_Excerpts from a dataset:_
┌────────

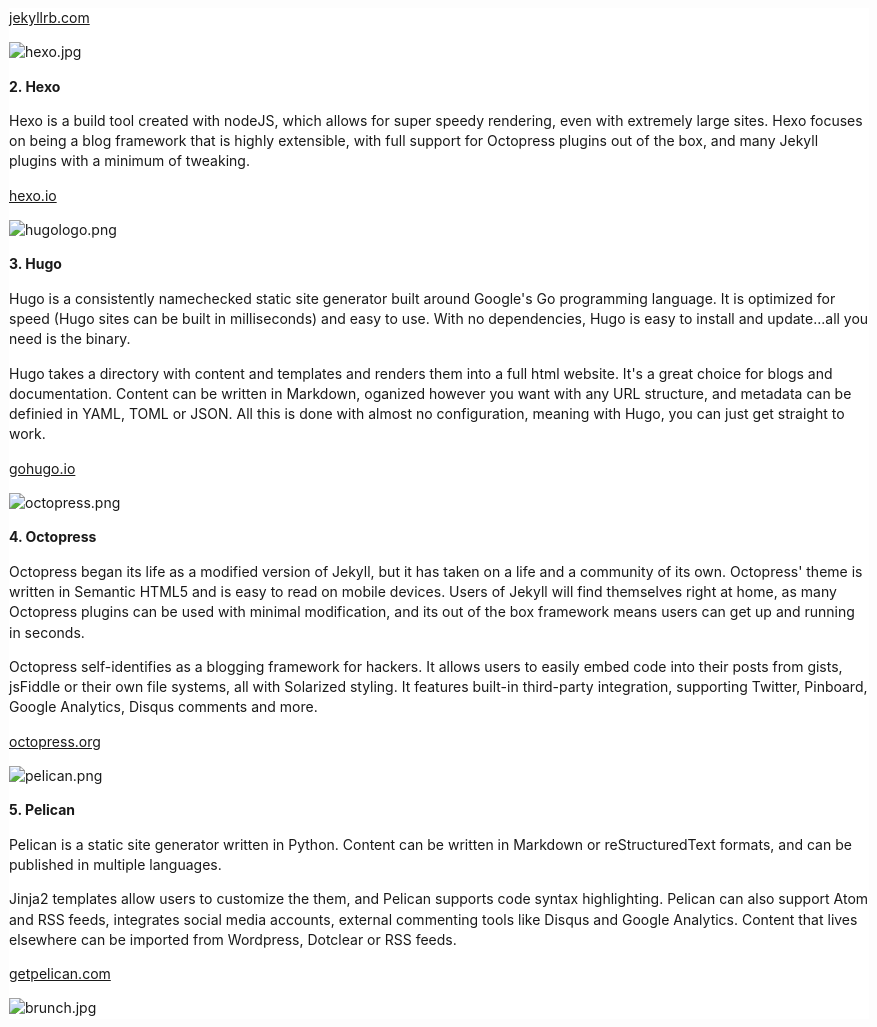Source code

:   [jekyllrb.com](http://jekyllrb.com)

![hexo.jpg](/img/blog/hexo.jpg)

**2. Hexo**

  Hexo is a build tool created with nodeJS, which allows for super speedy rendering, even with extremely large sites. Hexo focuses on being a blog framework that is highly extensible, with full support for Octopress plugins out of the box, and many Jekyll plugins with a minimum of tweaking.

  [hexo.io](https://hexo.io)

![hugologo.png](/img/blog/hugologo.png)

**3. Hugo**

  Hugo is a consistently namechecked static site generator built around Google's Go programming language. It is optimized for speed (Hugo sites can be built in milliseconds) and easy to use. With no dependencies, Hugo is easy to install and update...all you need is the binary.

  Hugo takes a directory with content and templates and renders them into a full html website. It's a great choice for blogs and documentation. Content can be written in Markdown, oganized however you want with any URL structure, and metadata can be definied in YAML, TOML or JSON. All this is done with almost no configuration, meaning with Hugo, you can just get straight to work.

  [gohugo.io](https://gohugo.io)

![octopress.png](/img/blog/octopress.png)

**4. Octopress**

  Octopress began its life as a modified version of Jekyll, but it has taken on a life and a community of its own. Octopress' theme is written in Semantic HTML5 and is easy to read on mobile devices. Users of Jekyll will find themselves right at home, as many Octopress plugins can be used with minimal modification, and its out of the box framework means users can get up and running in seconds.

  Octopress self-identifies as a blogging framework for hackers. It allows users to easily embed code into their posts from gists, jsFiddle or their own file systems, all with Solarized styling. It features built-in third-party integration, supporting Twitter, Pinboard, Google Analytics, Disqus comments and more.

  [octopress.org](http://octopress.org/)

![pelican.png](/img/blog/pelican.png)

**5. Pelican**

  Pelican is a static site generator written in Python. Content can be written in Markdown or reStructuredText formats, and can be published in multiple languages.

  Jinja2 templates allow users to customize the them, and Pelican supports code syntax highlighting. Pelican can also support Atom and RSS feeds, integrates social media accounts, external commenting tools like Disqus and Google Analytics. Content that lives elsewhere can be imported from Wordpress, Dotclear or RSS feeds.

  [getpelican.com](http://blog.getpelican.com/)

![brunch.jpg](/img/blog/brunch.jpg)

└────────

_Task description:_ Gather up the lines containing the word "https" from these records and copy them.

_Result of this task:_
  [hexo.io](https://hexo.io)
  [gohugo.io](https://gohugo.io)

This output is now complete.